Эстетика Эрнста в самом деле скоро стала государственной – не то чтобы государство уловило это послание и оценило его, но просто Эрнст со своей феноменальной способностью быстро схватывать уловил носящиеся в воздухе тенденции. Он первым стал обращаться к зрителю (пенсионеру, домохозяйке) с уважением, если не подобострастием: отлично помню его речь к этому гипотетическому таргет-зрителю перед первыми «Песнями» на фоне бархатной портьеры, напоминающей не то о концерте во Дворце съездов, не то о вечере в доме культуры совхоза «Красный колос». Здесь еще было некое ироническое подмигивание, но куда отчетливей звучало умилительное: «Вы ж наши родные. Мы ж вам не чужие. Мы ж вам сейчас сделаем» – и сделали.

Именно из этого получилась впоследствии вся русская квази-идеология путинской эпохи, когда внимание к вектору сменилось акцентировкой масштаба. Да, мы убивали очень много собственных граждан, и сам масштаб этих мер (быть может, неизбежных?) свидетельствует о нашем величии. Мы вместе разыграли великую историческую мистерию: одни сажали, другие сидели, третьи наблюдали, и все вместе победили фашизм, а потом полетели в космос. Нам есть что вспомнить, и теперь мы будем продолжать в том же духе, потому что именно наше нежелание извлекать уроки из прошлого является залогом национального самосохранения. Весь мир извлекает уроки – и куда он пришел? Он пришел к бездуховности и кризису всех смыслов, а у нас их как не было, так и нет – а стало быть, нет и кризиса.

Эта сусальная картинка, на которой равноправно присутствовали огламуренные персонажи всего советского кинематографа (а стало быть, и фольклора) поначалу казалась еще шуткой, хохмой для своих – аккуратной, конечно, чтобы не-свои умилялись, а классово близкие перемигивались. В России очень долго бытовало заблуждение, что если очень долго заниматься выпуском некачественной продукции, но при этом твердо сознавать ее истинную ценность и держаться некоторой иронической дистанции, то все сойдет с рук, и класс «С» сам собою дорастет до класса «А». Эта ироническая дистанция присутствовала и в малобюджетном пакете студии Горького, и в ленфильмовских пастишах на криминальные темы, и в постмодернистских коллажах, и в рекламной имитации зрелого соцреализма в исполнении Бахыта Килибаева (что ценно, Килибаев сам искренне верил в АО «МММ»).

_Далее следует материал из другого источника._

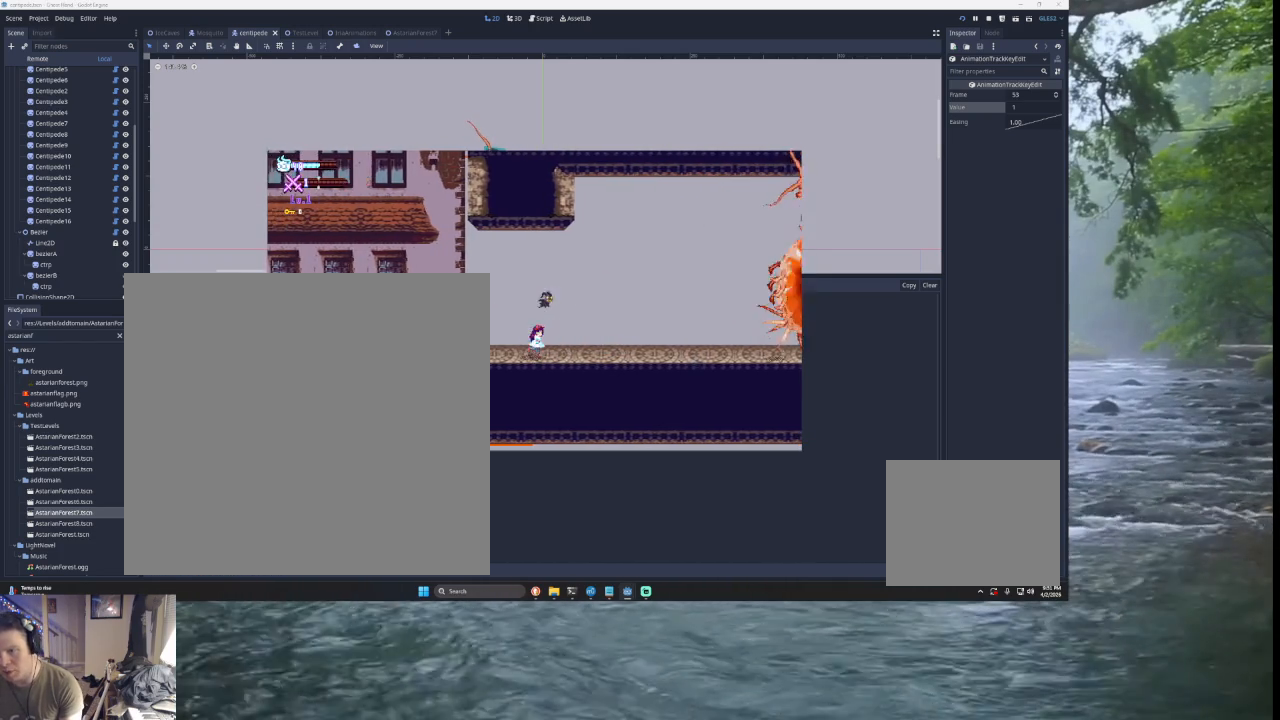
{"buttons": ["R2"], "left_stick": "center", "right_stick": "center", "events": [[67, "left_stick", "center"], [433, "R2", "down"]]}
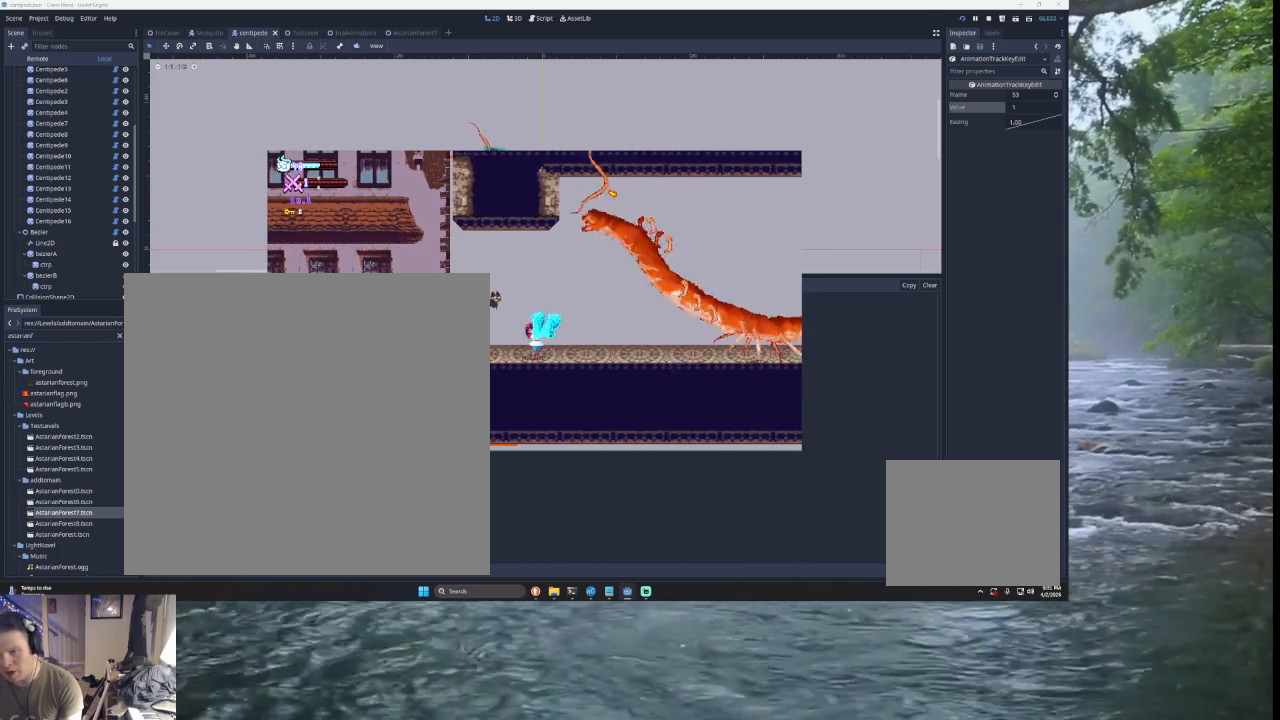
{"buttons": [], "left_stick": "center", "right_stick": "center", "events": [[67, "R2", "up"]]}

Жить и работать кое-как, отдавая себе в этом полный отчет,- стало подлинным знаком промежуточных девяностых (для восьмидесятых было характерно стремление к переменам, а для двухтысячных – стремительно нарастающее кое-какство при постепенно угасающей рефлексии).

Эрнст был одним из самых успешных производителей и символов этой новой второсортности – отлично понимавшим, что у него получается; этапным в этом смысле оказался фильм «Мама», снятый Евстигнеевым и спродюсированный Эрнстом в традициях «Русского проекта». От чудовищных ляпов, катастрофической бессодержательности и драматургической беспомощности не спасала, понятное дело, никакая ирония – и Нонна Мордюкова, и Владимир Машков, и Олег Меньшиков ничего не могли с этим поделать; но зритель уловил главное послание – он понял, что картина сделана для него, а вовсе не ради искусства или идеи. За это он готов был простить многое.